I think I’m going to put the Sunday paper aside for a while, Dragoness. That editorial was too boring.
* * *
Δ “Yes, if you want me to, I’ll tell you how I pass my days.”
“Fine. Let’s start with getting up. Do you find it hard, Dragoness?”
“Hard to wake up, caifán. Not hard to get up. The moment I sense myself awake, before I open my eyes, I feel around with my feet for a cool spot, a spot that hasn’t been slept on, you know, and when I find one, there’s a terrific temptation to go back to sleep.”
“But you put down the temptation.”
“Usually, yes.”
“Because Javier has to go to the office.”
“That’s right. And I have to get up before he does.”

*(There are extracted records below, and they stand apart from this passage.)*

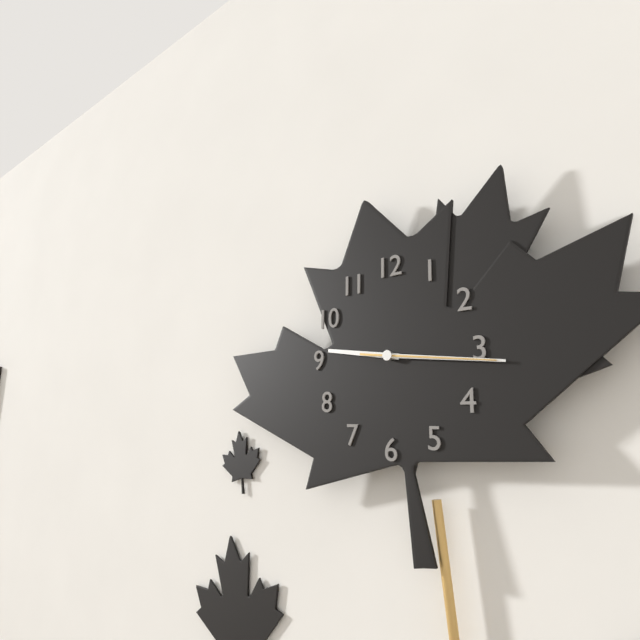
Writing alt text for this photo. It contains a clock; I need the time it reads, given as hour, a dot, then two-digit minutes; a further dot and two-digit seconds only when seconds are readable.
9.16.16
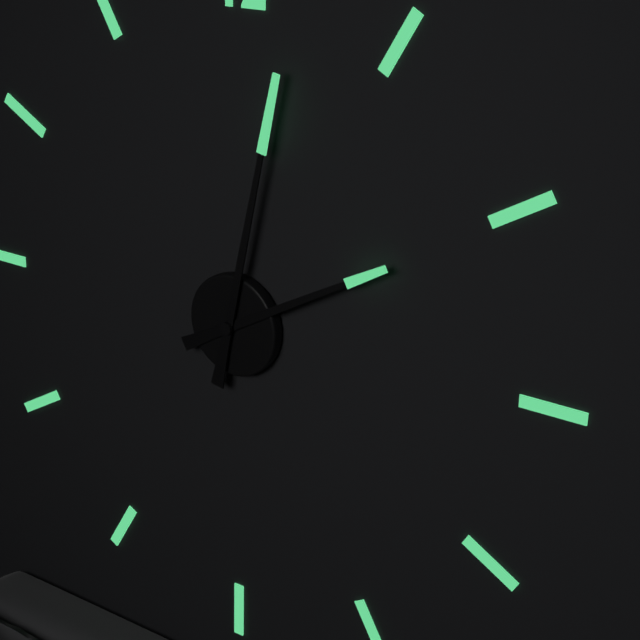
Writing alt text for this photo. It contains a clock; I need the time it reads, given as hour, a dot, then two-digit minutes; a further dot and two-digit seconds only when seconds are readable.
2.02
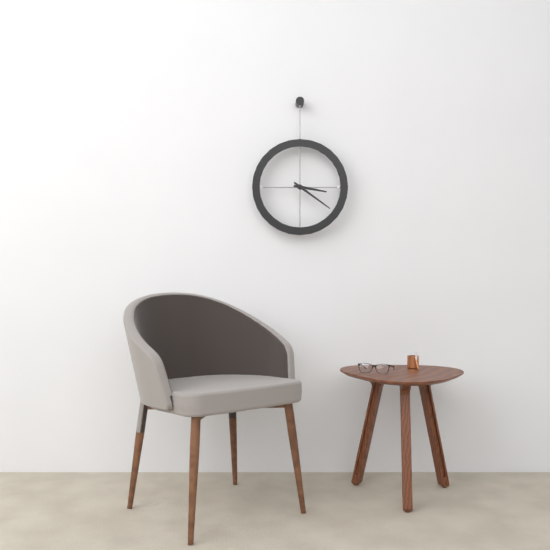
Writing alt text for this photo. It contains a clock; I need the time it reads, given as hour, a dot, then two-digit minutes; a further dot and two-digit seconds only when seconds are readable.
3.21
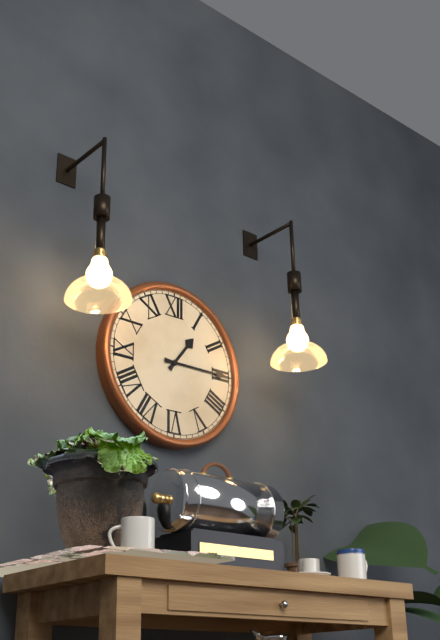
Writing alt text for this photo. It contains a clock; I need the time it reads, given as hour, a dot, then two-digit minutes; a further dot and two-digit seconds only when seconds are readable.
1.15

“Why? To cook his breakfast?”
“Of course not. You won’t believe me.”
“I believe everything you tell me, Elizabeth, even when you don’t believe it.”
“Some time I’ll have to think about that. Well, I get up first to win a little victory over Javier. To prove that I’m very active and energetic, that while he still lies there in bed, I’m already ready for whatever the day may bring.”

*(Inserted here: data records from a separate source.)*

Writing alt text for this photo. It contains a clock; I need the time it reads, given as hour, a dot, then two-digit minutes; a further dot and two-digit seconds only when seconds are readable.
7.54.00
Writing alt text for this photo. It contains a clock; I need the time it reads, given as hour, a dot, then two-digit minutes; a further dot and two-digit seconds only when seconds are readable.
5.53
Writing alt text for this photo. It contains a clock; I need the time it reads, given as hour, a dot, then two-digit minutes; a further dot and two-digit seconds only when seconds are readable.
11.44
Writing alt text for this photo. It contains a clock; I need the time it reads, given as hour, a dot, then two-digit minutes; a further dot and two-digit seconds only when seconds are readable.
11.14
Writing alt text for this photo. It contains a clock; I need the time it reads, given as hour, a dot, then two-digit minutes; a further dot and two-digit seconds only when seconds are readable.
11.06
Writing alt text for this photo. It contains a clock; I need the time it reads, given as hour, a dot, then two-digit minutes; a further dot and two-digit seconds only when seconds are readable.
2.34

“The war between the sexes narrowed down to the civil war of wife against husband.”
“What else? And while he watches me with eyes that keep falling shut again, I open the window, oh, very briskly, and do my yoga exercises. And that’s another victory. I haven’t changed a pound or an inch in twenty years, and he is beginning to develop a pot.”
“And so you prove your Yankee mental and moral superiority to a drowsy Mexican male. That’s psychological imperialism, Dragoness.”

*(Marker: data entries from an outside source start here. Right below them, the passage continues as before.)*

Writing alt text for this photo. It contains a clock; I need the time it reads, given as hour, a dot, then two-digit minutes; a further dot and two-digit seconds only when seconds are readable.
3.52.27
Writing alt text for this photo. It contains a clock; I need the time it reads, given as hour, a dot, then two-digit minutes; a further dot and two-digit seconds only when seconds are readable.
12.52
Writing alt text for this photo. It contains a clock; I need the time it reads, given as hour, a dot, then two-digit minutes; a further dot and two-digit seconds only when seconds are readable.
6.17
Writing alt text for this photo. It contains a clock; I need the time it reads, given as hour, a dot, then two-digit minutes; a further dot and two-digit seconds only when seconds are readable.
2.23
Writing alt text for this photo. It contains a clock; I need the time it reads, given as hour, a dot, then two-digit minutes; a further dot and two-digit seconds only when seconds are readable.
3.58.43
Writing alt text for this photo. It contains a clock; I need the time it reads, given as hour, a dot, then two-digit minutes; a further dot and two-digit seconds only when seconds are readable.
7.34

“My drowsy Mexican male brings it on himself, like most forms of imperialism. God, how he provokes me. His laziness, his hypochondria, his flabby body.”
“What else provokes you? I don’t necessarily mean Javier. Don’t you like Mexico?”
“I think I may love Mexico, but I’m damn sure I often don’t like it. This city is impossible. You have a secret code by which you communicate here. And just when an outsider thinks he has it figured, everything backfires. I mean, he goes into Bar X and buys a drink for the house and they love him and cry with him and call him cuate, mano, whatever you want. Then he goes into Bar Y and buys everyone a round and they take out their knives and ya, the communication ends with his guts spilling out.”
“Well, at least it’s spontaneous.”
“Spontaneous, shit. It’s merely unconscious premeditation. Death and fiesta, they are your two poles, caifán, and everything in between is ceremonial rigidity.”
“If we’re stiff, Elizabeth, it’s because we’re scared stiff. Mexico is a country with a tiger sleeping on its belly and we’re all afraid that at any moment it may wake.”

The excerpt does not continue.